Agreeing to a few compromises, Woolwich this week avoided a legal battle over its new gravel pit policy.
Instead of the start of a challenge by aggregate companies, Monday’s session of the Ontario Municipal Board shifted from a prehearing conference to a full hearing. OMB chair Harold GoldKind endorsed a settlement between the township, developers and opponents lined up to fight some of the five pit applications currently before council.
The agreement, reached last week and endorsed at a special council meeting Nov. 19, sees some easing of tough new guidelines for weighing requests to extract gravel in the township.
Dan Kennaley, Woolwich’s director of engineering and planning, said the changes were minor, concessions the township could live with rather than roll the dice by going through the OMB process.
“In the end, we felt that the risk of coming out poorer through a board hearing made the settlement a good idea.”
The OMB became involved when the company behind one of the current gravel pit applications, Capital Paving, argued the new policies – known as official plan amendment 13 (OPA 13) – should not apply to its proposal to mine a site near the covered bridge in West Montrose. It appealed to the provincial agency, saying its application predated the township’s introduction of OPA 13.
While saying this week’s settlement will have no real impact on the five applications currently before township, Kennaley added he expects Capital Paving’s position will be part of the wrangling when its submission is reviewed next year.
Tony Dowling of the Bridge Keepers organization opposing the West Montrose pit said he expects the company to fight any call for the extra studies and associated peer reviews demanded under OPA 13.
A party to the OMB proceedings, Dowling said he was “comfortable” with the compromises because the bulk of the tougher provisions remain intact.
Developers asked for some of the provisions to include the term “where applicable,” said Kennaley, essentially calling on the township to treat smaller projects differently from larger, more complicated ones, something his department already does.
“Some of those small, straightforward applications, like additions to existing pits, don’t need all of the studies that we want to see for the bigger pits.”

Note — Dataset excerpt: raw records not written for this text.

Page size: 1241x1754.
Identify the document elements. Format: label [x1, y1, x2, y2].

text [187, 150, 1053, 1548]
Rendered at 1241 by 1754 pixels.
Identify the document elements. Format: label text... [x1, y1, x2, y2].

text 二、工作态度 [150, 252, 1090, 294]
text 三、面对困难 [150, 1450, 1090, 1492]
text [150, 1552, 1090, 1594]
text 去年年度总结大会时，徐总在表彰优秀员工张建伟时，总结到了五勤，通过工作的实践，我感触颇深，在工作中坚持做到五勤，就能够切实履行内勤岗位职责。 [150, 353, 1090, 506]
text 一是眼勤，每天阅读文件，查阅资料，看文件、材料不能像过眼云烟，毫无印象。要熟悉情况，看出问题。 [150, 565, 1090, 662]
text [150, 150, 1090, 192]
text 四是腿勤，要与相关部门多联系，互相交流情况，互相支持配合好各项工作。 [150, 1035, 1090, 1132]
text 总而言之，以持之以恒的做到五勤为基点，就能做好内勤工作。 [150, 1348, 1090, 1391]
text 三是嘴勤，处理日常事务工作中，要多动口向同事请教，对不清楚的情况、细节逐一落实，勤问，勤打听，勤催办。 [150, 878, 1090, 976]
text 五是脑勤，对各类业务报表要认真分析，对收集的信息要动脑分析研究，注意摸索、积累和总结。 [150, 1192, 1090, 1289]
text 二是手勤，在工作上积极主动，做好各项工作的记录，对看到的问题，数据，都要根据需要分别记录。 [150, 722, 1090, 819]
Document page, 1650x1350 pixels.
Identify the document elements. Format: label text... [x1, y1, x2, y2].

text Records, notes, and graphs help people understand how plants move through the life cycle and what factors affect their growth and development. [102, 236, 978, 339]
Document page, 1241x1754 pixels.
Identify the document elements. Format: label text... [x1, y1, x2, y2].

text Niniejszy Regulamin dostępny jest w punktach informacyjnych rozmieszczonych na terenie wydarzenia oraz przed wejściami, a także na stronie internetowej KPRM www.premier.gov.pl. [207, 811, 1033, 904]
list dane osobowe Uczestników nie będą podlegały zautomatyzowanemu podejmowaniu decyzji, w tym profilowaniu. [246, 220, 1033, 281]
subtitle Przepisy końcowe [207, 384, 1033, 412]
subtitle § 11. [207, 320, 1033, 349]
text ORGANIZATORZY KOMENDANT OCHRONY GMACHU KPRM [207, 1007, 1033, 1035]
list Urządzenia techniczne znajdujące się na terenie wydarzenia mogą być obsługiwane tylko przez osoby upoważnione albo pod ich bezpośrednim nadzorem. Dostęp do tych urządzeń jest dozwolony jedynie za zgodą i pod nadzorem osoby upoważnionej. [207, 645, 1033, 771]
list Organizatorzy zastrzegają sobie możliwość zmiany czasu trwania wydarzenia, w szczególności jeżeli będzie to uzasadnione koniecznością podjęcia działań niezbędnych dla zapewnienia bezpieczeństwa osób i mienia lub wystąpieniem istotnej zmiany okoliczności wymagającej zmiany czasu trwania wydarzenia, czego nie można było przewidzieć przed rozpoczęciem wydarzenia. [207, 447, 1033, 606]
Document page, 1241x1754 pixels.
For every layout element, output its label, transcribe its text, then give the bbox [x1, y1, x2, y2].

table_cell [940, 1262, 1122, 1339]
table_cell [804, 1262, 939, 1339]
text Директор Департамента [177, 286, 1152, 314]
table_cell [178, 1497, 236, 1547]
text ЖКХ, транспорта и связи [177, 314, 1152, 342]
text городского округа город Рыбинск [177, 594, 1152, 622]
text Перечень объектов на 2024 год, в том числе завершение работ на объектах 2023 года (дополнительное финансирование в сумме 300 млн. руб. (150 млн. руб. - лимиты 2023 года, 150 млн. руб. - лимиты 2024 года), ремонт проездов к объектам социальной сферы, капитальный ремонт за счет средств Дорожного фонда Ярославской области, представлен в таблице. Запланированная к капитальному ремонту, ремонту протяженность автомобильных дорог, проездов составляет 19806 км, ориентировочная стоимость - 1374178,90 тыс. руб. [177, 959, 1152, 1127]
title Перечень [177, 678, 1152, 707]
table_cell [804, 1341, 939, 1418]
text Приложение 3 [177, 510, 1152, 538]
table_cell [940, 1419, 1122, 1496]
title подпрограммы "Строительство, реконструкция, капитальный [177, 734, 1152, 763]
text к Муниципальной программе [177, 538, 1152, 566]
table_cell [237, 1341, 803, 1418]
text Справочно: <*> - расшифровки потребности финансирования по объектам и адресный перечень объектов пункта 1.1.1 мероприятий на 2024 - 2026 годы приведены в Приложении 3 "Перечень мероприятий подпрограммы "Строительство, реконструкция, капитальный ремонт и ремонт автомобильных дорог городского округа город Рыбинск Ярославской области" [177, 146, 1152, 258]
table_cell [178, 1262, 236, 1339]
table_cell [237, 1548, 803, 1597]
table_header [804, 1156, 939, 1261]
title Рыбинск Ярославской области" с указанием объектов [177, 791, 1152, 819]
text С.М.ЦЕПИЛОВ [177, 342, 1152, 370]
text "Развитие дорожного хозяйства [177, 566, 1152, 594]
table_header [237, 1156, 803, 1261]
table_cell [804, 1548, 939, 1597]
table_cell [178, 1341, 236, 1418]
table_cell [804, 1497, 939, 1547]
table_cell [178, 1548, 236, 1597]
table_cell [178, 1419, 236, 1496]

Another concession weakens, in some cases, the township’s ability to demand monitoring – for noise or dust, for instance – once a pit is operational.
“It could make it more difficult down the road,” he admitted, but again that’s likely to be the case with the smaller operations that typically present fewer concerns.
Of the five applications now under consideration, three are classified as smaller in scale. Those pits will be discussed at a public meeting when council meets on Tuesday night. On the list are expansions to two existing small pits, one at 777 Sandy Hills Drive (NJ Excavating) and the other at 6225 and 6329 Middlebrook Rd. (DJ Lockhart). The third application involves a new small pit at 125 Peel St., Winterbourne (Kuntz Topsoil, Sand and Gravel).
A decision on those three proposals will likely follow in relatively short order, depending on the public input at next week’s meeting.
Likely to be far more involved, the two larger projects – Capital Paving’s and one at 128 Katherine St. S. – won’t be at the public stage for months.
Opponents expect a hard-fought battle in both cases. The Bridge Keepers have maintained a steady offensive, pushing for the area surrounding the bridge to be protected for heritage reasons.
Even though the OMB and Ministry of Natural Resource have a tendency to side with developers, Dowling said he hopes the township presses the applicant using its new guidelines. If it can’t prevent the pit from going ahead, it can work to scale back the size, and to win protection for the bridge, river and the people in the area, who are concerned about traffic on roads travelled by horse-drawn buggies and children walking to school.
“The idea would be to make it less of a threat to the covered bridge experience.”